◆ **Exercise**: Rewrite everything from the line "collection date: 1927-03-10" down to the end of the rows below, substituting "site" for "locality" and changing nothing else. Leave the pictures out.
Excerpted records start
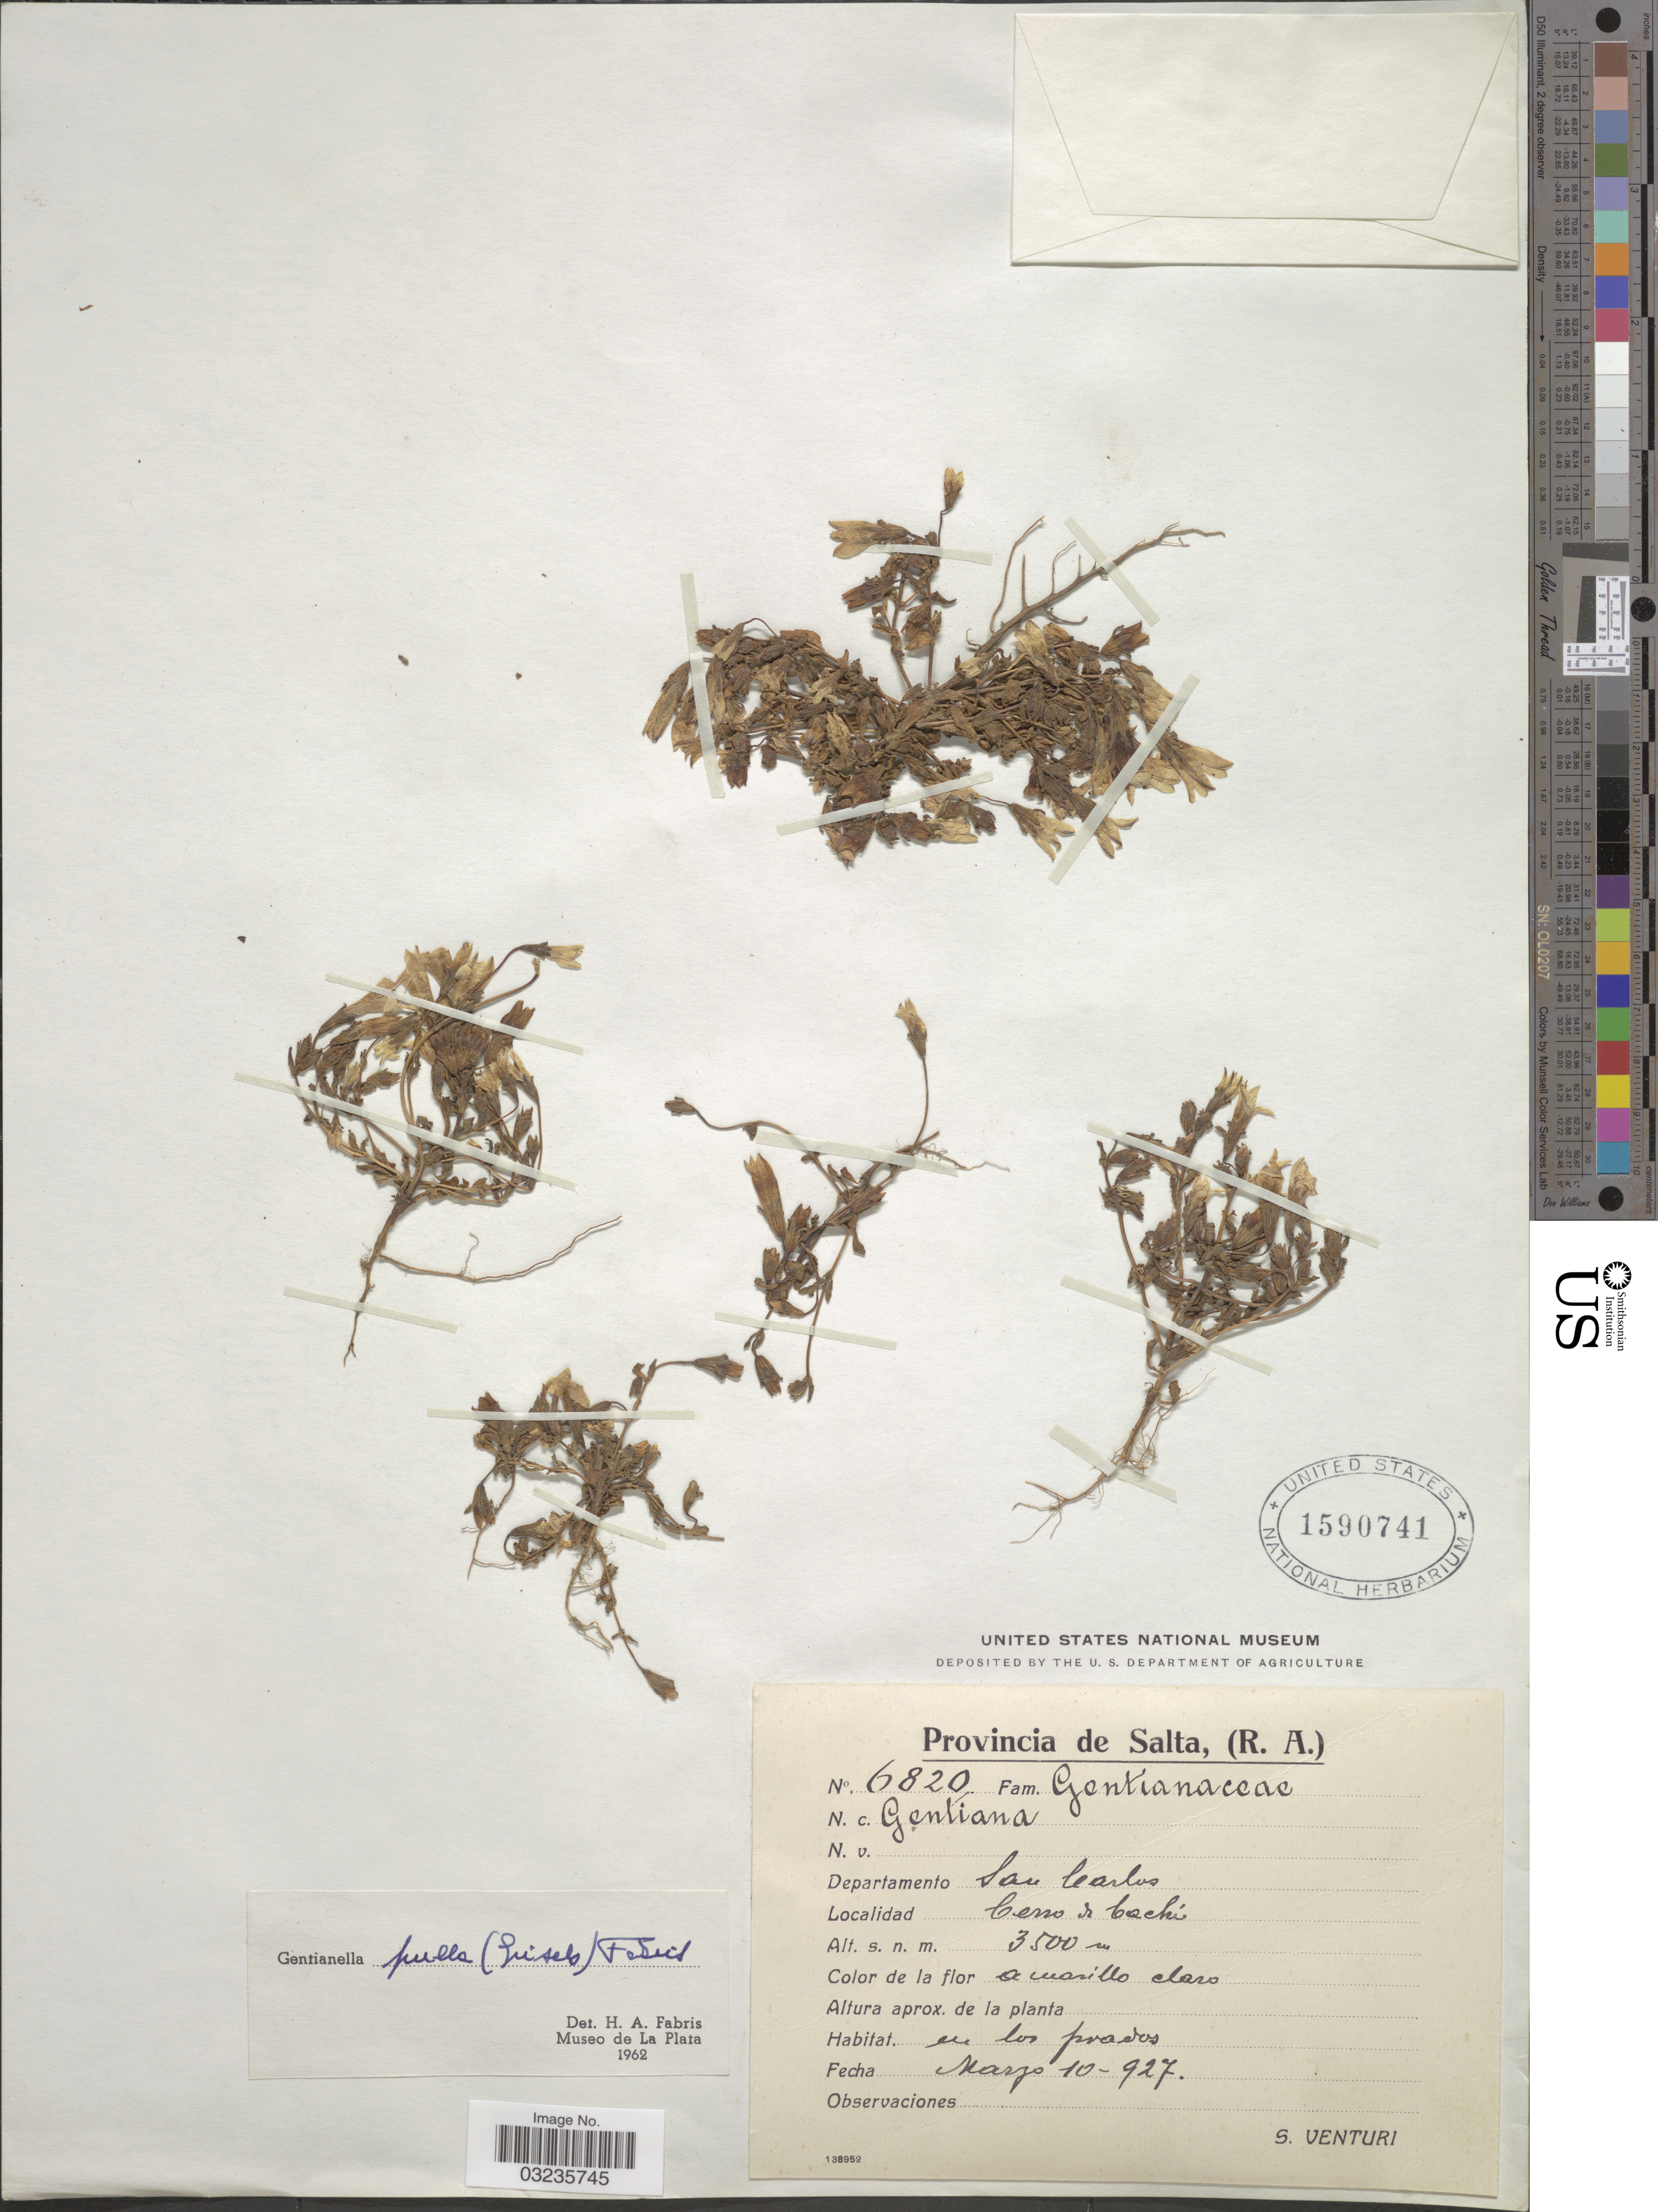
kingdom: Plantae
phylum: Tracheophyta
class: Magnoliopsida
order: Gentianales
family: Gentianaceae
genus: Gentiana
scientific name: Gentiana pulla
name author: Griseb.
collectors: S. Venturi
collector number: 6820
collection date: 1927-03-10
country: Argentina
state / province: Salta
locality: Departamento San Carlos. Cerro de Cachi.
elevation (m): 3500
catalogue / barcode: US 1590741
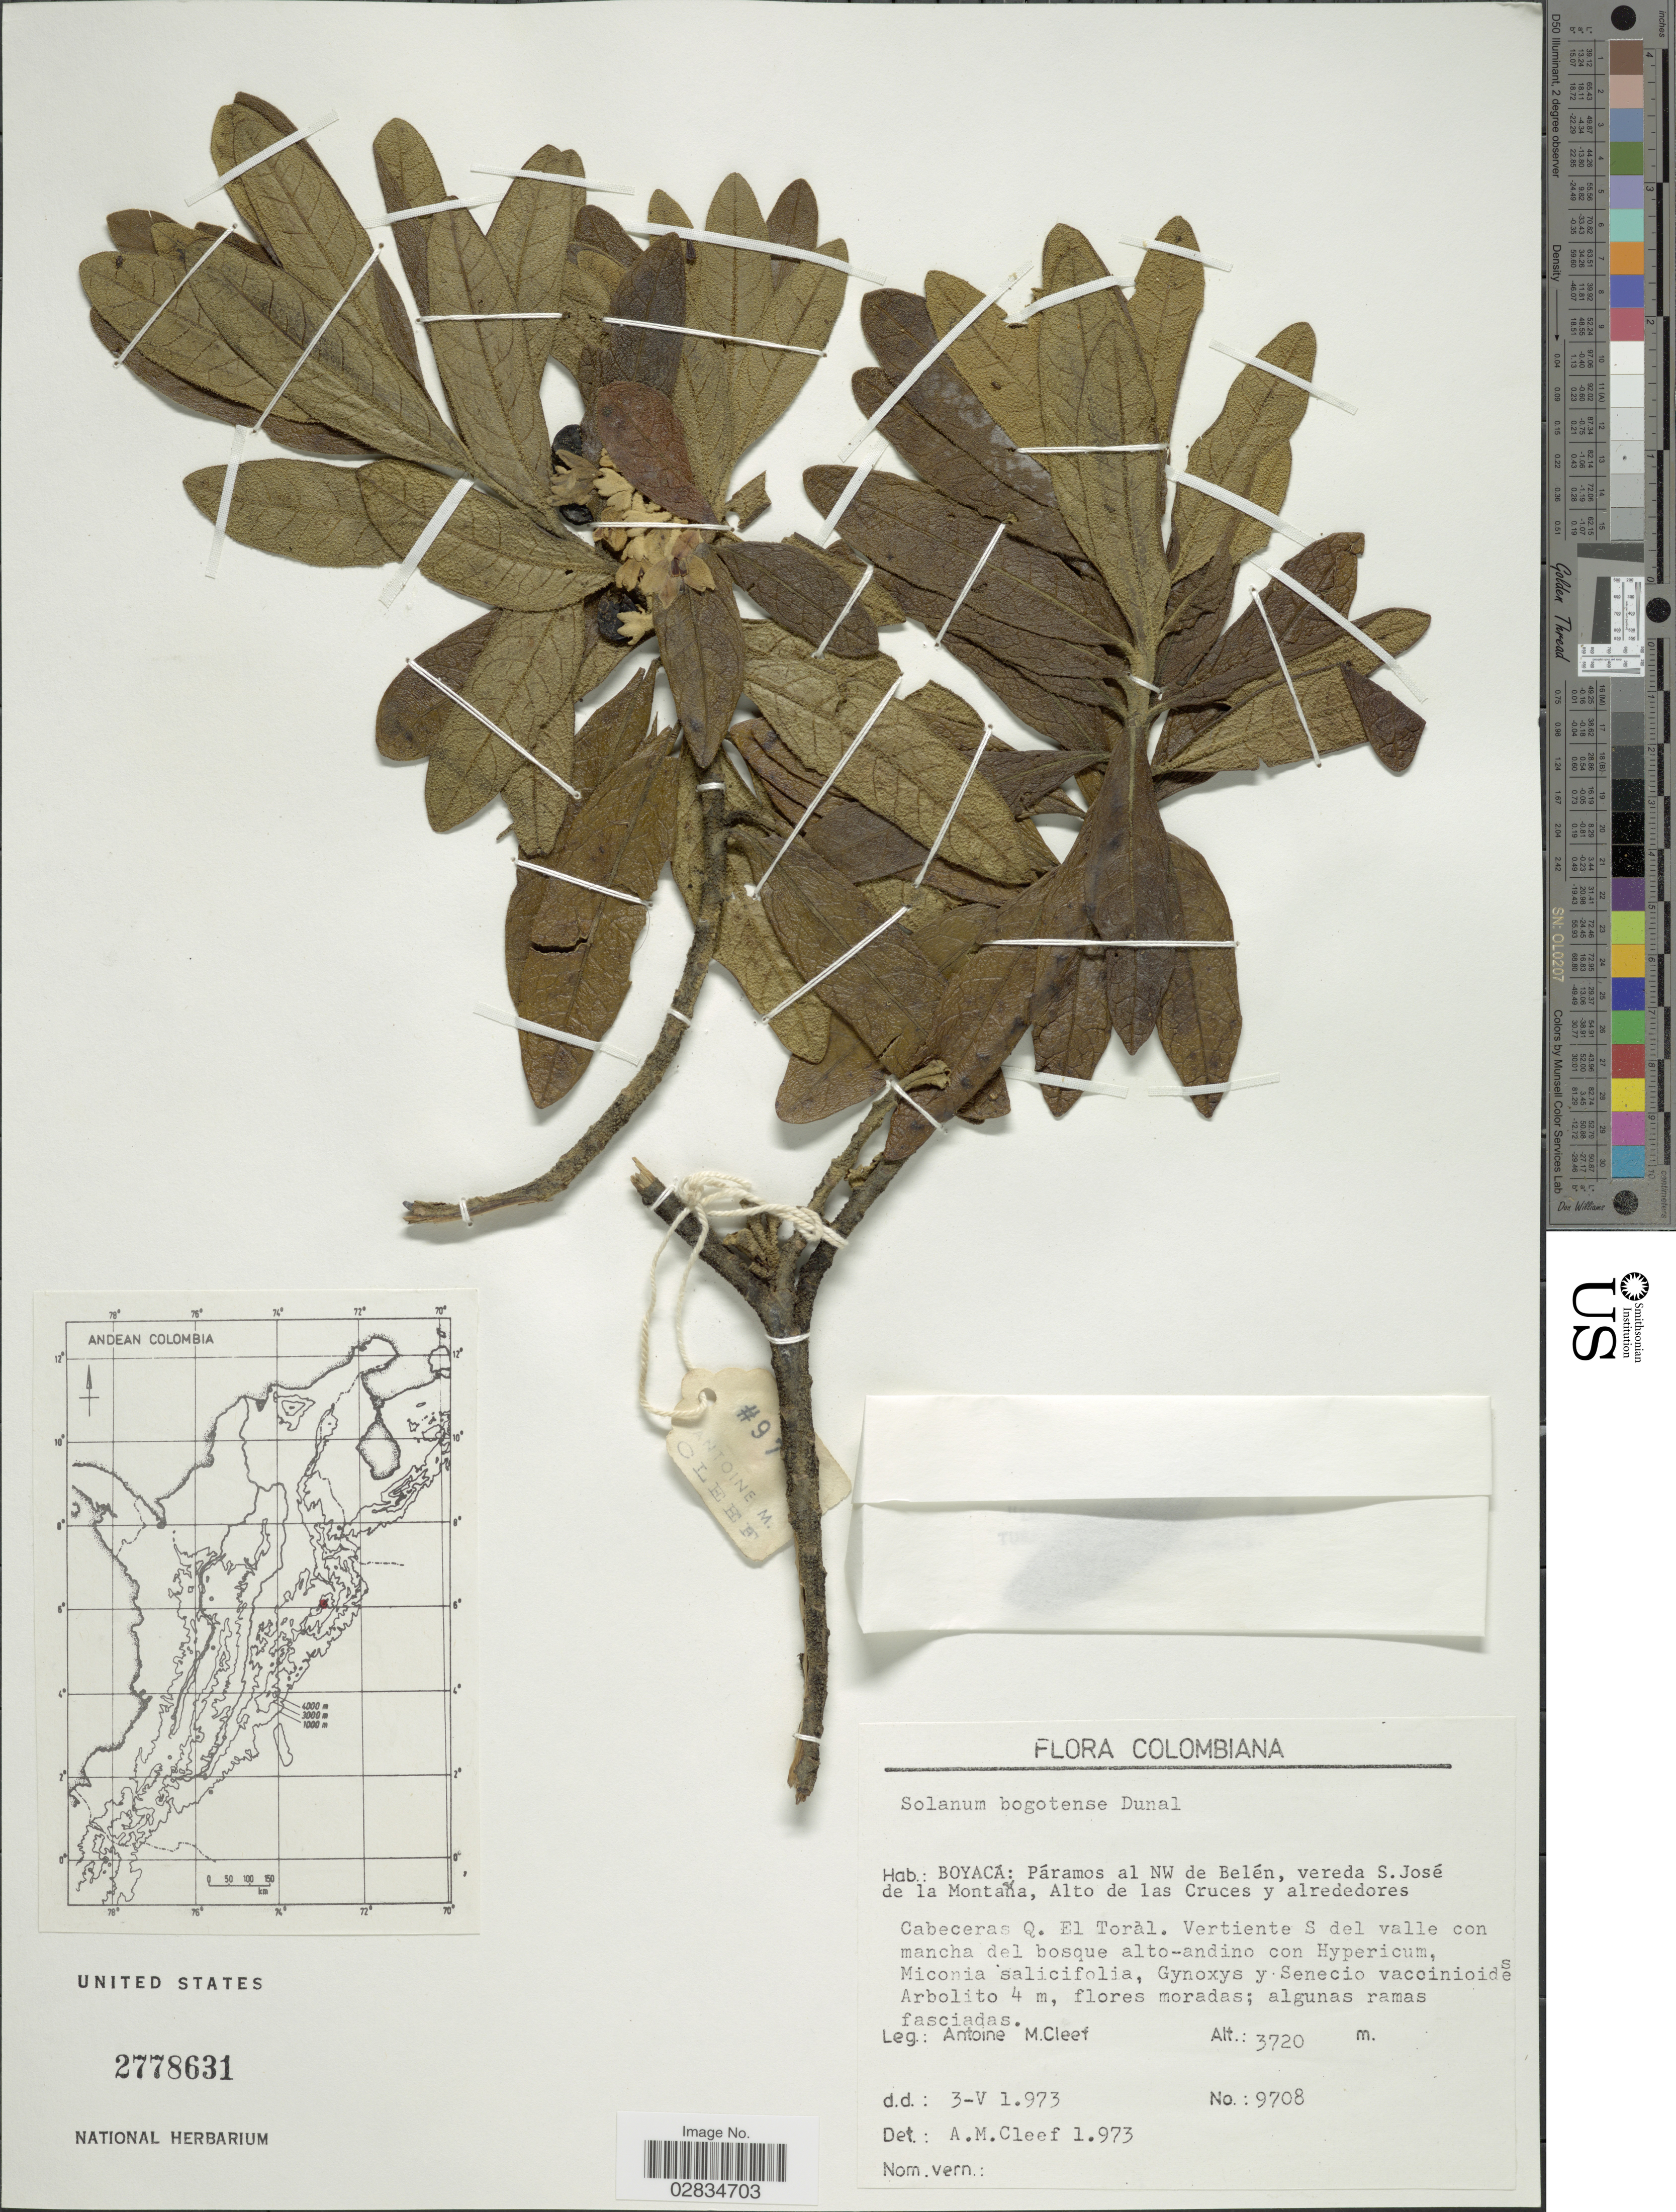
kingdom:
Excerpted records end
◆ **Exercise response**:
collection date: 1927-03-10
country: Argentina
state / province: Salta
site: Departamento San Carlos. Cerro de Cachi.
elevation (m): 3500
catalogue / barcode: US 1590741
kingdom:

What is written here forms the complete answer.